¡Esta es una revisión vieja del documento!

Celery

It’s a task queue with focus on real-time processing, while also supporting task scheduling.
Celery distributes its jobs between workers, they are programs which use AMPQ protocol to connect to brokers.

To use it is needed…

To install a broker.
Create tasks.
Start a worker which calls tasks.

You can keep track of tasks, their transitions through different states and inspect the return values.

First steps

Use

Broker

First you need to install a broker. RabbitMQ, Redis, even an SQL database can be used. RabbitMQ is the default broker, you only need to configure it as…

BROKER_URL = 'amqp://guest:guest@localhost:5672//'

You can configure the broker to…

Choose the data type it will accept. CELERY_ACCEPT_CONTENT and CELERY_ACCEPT_CONTENT variables will do it, by default JSON, YAML and pickle are enabled and if you don't want them you should disable them.
BROKER_CONNECTION_TIMEOUT
BROKER_POOL_LIMIT
BROKER_USE_SSL
BROKER_LOGIN_METHOD

RabbitMQ must be accessible by an user:

$ sudo rabbitmqctl add_user myuser mypassword
$ sudo rabbitmqctl add_vhost myvhost
$ sudo rabbitmqctl set_permissions -p myvhost myuser ".*" ".*" ".*"

Basic usage

A basic application with Celery could be:

from celery import Celery
 
app = Celery('tasks', broker='amqp://guest@localhost//')
 
@app.task
def add(x, y):
    return x + y

Arguments to create a Celery object are the name of the module (which is used as a prefix for task names) and the broker URL.
To run it you should execute the celery program with the worker argument:

$ celery -A tasks worker --loglevel=info

In production you can run it as a daemon. You can know about more options using help parameter:

$ celery worker --help
$ celery help

Stopping the worker

You should never stop worker with the KILL signal (-9), unless you’ve tried TERM (Ctrl + C) a few times and waited a few minutes to let it get a chance to shut down. As if you do tasks may be terminated mid-execution, and they will not be re-run unless you have the acks_late option set.
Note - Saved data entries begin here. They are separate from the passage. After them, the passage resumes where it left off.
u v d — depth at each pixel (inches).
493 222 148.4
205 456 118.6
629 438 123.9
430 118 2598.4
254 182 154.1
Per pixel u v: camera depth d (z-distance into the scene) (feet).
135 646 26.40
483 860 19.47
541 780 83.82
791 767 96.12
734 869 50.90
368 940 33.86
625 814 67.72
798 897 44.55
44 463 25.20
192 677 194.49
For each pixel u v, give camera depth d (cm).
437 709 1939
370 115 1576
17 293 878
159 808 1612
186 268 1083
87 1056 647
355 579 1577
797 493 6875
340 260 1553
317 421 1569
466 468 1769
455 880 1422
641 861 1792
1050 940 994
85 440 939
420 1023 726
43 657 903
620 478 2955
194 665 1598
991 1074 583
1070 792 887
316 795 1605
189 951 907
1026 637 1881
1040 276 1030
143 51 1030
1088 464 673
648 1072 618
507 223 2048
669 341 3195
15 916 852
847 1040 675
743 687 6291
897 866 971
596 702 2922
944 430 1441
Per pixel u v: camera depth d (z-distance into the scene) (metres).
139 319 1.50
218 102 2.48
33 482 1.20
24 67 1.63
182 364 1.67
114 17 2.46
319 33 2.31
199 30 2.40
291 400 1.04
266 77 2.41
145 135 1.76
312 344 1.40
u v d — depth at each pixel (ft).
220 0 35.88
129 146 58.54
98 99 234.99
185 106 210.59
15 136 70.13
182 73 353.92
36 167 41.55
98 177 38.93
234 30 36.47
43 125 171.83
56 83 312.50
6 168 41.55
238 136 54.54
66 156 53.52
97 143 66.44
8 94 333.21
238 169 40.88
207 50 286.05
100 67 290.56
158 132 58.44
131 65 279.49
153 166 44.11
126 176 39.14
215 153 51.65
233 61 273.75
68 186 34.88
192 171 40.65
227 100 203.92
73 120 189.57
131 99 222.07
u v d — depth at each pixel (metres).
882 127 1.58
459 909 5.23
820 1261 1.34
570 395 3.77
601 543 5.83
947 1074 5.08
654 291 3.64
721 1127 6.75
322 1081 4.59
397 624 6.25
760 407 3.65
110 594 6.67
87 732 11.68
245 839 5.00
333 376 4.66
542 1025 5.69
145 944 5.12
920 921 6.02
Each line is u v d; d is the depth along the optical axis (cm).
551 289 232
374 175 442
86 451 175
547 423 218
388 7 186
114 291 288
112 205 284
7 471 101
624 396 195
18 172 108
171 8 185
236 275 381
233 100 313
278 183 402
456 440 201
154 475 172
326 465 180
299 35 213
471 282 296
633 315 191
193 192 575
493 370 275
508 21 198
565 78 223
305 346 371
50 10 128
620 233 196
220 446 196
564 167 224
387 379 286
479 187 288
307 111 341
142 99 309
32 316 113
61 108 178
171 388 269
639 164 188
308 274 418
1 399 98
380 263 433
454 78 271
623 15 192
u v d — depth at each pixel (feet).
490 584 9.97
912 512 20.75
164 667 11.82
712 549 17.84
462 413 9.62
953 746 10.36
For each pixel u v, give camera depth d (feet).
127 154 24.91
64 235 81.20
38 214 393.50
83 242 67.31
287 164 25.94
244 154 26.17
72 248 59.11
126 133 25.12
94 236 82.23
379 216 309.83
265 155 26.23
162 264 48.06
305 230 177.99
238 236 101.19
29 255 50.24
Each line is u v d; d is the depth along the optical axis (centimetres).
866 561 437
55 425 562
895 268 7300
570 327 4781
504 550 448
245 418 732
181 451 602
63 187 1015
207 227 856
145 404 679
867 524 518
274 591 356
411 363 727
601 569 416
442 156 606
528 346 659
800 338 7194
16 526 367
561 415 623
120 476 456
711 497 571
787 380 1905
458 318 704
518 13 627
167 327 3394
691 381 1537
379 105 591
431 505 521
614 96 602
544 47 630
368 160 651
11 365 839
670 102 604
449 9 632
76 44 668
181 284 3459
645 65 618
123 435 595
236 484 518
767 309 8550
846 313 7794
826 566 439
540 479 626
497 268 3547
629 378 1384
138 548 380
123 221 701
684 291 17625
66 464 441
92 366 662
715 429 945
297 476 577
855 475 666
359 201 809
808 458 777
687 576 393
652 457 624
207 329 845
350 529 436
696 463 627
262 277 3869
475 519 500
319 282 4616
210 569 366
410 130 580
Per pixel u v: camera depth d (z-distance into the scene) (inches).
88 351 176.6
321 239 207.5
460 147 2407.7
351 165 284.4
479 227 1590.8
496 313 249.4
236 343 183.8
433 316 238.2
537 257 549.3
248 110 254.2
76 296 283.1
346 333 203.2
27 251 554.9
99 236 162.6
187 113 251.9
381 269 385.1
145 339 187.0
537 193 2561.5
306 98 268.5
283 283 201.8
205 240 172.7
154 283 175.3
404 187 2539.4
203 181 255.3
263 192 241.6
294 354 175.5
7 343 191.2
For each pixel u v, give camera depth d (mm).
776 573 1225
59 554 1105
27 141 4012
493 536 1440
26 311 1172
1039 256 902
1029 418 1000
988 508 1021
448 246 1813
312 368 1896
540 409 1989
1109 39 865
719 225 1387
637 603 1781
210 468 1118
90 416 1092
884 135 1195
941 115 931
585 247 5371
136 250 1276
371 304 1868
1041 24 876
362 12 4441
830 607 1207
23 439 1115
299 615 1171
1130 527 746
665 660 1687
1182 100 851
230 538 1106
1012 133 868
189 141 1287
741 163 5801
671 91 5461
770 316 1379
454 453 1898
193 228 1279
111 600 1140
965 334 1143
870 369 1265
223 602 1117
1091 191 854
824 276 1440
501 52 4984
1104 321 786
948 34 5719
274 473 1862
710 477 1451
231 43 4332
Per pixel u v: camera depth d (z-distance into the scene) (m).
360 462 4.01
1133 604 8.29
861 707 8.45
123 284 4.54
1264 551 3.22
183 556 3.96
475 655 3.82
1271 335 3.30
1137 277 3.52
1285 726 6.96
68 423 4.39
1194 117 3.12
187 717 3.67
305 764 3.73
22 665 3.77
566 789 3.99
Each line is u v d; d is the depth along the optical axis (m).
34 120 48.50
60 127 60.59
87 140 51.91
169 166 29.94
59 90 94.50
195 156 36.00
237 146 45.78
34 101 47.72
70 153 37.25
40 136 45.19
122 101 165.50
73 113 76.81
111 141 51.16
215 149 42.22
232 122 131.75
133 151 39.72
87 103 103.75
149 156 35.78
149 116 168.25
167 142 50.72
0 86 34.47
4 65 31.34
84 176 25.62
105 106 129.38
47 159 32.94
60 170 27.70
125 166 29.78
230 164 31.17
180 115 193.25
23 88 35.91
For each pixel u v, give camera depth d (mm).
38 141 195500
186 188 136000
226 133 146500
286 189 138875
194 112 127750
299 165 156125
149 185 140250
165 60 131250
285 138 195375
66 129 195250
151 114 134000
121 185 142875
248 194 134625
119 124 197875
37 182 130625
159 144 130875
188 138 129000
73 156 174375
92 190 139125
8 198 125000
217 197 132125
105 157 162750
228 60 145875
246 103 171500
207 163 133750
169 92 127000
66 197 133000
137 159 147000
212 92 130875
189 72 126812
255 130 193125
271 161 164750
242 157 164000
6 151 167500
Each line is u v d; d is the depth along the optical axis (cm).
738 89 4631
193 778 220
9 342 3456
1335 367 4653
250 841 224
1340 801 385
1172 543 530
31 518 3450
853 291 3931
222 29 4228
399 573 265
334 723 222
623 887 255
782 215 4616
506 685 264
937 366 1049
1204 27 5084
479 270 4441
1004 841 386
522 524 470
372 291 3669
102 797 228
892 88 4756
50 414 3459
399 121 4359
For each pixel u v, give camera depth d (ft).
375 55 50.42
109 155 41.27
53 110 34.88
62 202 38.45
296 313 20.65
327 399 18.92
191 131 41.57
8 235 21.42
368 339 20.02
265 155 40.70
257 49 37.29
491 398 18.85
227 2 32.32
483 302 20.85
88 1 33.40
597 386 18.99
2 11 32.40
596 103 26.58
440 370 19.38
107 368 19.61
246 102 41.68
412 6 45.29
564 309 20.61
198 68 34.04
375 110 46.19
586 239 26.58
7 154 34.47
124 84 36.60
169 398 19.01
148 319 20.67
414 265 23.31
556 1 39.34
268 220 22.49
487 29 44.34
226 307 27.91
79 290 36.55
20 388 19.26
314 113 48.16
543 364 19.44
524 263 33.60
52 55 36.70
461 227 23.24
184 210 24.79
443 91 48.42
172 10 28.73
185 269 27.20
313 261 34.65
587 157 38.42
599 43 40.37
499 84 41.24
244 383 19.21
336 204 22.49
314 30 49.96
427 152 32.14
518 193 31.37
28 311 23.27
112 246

Calling the task and receiving the result

To call a task you can use the delay() method, which is a shortcut to the apply_async():

>>> from tasks import add
>>> add.delay(4, 4)

To see the difference between delay() and apply_async():

task.delay(arg1, arg2, kwarg1='x', kwarg2='y')
task.apply_async(args=[arg1, arg2], kwargs={'kwarg1': 'x', 'kwarg2': 'y'})

However apply_assync() allows more options like…

T.apply_async(countdown=10), executes 10 seconds from now.
T.apply_async(countdown=60, expires=120), executes in one minute from now, but expires after 2 minutes.
add.apply_async((2, 2)), calls add task with arguments (2,2)
add.apply_async((2, 2), queue='lopri', countdown=10), to indicate a concrete queue.
If you don't use apply_async neither delay, like add(2,2), no message will be sent.

They return an AsyncResult instance, which can be used to check the state of the task, wait for the task to finish, get its return value, or if the task failed get the exception and traceback. To do that you must store states locally or somewhere that they can be retrieved later (QLAlchemy/Django ORM, Memcached, RabbitMQ (amqp), MongoDB, and Redis). To define a RabbitMQ or Redis backend:

app = Celery('tasks', backend='amqp', broker='amqp://')
app = Celery('tasks', backend='redis://localhost', broker='amqp://')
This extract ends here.